▶ _What to produce_:
If a line of the records contains the word "Increase", list it.
────────────────────────────────────────
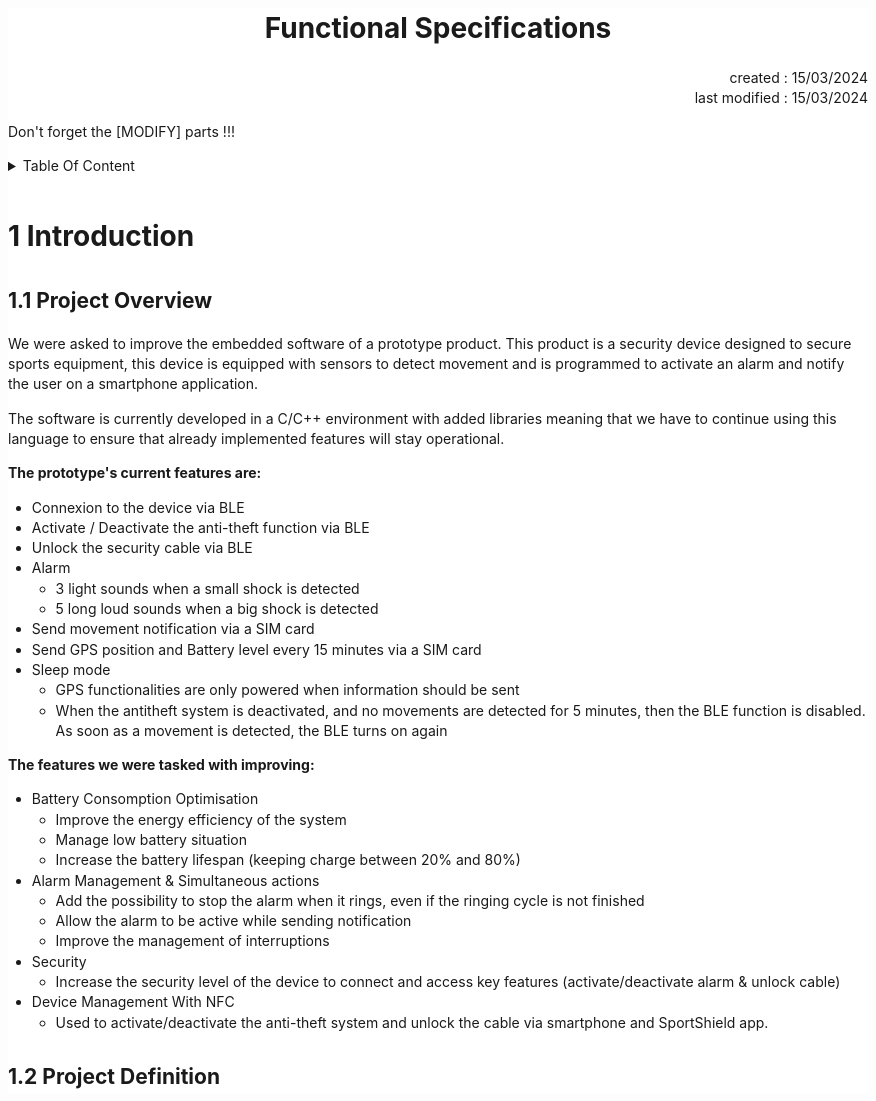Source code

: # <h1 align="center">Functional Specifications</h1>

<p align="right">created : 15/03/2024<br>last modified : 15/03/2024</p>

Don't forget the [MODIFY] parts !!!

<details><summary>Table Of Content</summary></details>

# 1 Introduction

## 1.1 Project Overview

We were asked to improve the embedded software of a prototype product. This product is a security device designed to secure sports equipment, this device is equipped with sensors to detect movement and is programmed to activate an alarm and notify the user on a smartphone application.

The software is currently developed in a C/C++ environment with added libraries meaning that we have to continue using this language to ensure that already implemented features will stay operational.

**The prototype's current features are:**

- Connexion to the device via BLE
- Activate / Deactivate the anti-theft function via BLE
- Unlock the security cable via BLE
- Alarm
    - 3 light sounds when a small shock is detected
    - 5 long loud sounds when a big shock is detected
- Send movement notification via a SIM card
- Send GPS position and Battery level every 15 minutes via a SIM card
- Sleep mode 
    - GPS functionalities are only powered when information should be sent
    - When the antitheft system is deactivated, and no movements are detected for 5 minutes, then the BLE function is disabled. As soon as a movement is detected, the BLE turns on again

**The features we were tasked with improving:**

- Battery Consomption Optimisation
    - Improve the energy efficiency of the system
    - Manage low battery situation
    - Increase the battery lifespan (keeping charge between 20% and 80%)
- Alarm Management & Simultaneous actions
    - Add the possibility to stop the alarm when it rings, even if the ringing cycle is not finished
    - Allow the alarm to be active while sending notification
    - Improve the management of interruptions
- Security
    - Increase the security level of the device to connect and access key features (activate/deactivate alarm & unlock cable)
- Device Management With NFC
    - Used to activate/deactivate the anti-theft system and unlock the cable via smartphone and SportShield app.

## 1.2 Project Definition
────────────────────────────────────────
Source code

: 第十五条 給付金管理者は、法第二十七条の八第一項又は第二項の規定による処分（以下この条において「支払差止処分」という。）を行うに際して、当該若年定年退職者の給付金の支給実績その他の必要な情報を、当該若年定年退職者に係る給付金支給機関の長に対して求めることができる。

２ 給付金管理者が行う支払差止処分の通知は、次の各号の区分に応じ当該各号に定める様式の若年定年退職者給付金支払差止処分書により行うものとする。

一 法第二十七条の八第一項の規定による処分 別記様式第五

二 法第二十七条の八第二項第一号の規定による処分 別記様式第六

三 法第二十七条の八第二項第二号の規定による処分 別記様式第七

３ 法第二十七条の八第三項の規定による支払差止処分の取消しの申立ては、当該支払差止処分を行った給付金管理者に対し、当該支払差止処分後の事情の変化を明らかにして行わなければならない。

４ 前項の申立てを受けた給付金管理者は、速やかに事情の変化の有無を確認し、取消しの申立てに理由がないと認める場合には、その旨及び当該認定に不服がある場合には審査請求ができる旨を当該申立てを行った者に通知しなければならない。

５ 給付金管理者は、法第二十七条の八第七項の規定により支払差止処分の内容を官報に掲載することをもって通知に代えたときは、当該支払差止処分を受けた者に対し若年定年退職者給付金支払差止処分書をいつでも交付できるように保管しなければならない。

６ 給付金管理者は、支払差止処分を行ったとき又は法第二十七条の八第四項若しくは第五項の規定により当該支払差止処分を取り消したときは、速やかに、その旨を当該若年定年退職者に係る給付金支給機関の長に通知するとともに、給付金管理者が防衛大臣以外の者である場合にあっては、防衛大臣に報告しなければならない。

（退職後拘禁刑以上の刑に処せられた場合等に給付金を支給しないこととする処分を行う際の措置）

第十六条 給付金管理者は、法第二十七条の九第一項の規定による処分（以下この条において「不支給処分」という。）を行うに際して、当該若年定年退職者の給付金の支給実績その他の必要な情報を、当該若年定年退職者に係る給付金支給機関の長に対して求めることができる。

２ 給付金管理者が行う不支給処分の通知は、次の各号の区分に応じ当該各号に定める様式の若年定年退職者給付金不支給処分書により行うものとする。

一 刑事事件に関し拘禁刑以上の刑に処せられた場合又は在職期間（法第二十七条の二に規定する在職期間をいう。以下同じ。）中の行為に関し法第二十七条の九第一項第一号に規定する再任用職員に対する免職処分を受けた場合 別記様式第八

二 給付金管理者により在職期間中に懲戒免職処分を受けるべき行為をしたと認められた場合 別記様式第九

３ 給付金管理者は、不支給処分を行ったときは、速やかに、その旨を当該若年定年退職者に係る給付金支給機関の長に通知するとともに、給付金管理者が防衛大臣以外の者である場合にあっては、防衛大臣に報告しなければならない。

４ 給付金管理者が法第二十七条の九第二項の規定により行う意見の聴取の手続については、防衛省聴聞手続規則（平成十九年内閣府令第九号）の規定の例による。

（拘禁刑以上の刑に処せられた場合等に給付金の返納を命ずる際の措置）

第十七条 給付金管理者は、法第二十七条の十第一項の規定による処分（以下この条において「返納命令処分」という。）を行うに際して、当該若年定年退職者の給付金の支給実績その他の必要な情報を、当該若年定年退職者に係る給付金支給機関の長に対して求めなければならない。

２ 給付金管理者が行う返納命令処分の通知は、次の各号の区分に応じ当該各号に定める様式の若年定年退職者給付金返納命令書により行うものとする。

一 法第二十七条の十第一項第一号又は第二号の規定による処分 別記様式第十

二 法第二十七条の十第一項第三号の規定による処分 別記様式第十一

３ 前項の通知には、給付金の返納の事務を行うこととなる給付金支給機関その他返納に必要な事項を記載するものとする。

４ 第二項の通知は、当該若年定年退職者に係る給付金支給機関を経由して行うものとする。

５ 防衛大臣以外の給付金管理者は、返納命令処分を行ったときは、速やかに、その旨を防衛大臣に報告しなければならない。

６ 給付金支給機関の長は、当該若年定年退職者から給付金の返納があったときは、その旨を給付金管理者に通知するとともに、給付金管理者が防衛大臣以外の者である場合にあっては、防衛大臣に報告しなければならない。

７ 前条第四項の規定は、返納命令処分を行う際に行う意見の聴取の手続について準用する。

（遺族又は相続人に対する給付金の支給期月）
────────────────────────────────────────
▶ _Exercise answer_:
    - Increase the battery lifespan (keeping charge between 20% and 80%)
    - Increase the security level of the device to connect and access key features (activate/deactivate alarm & unlock cable)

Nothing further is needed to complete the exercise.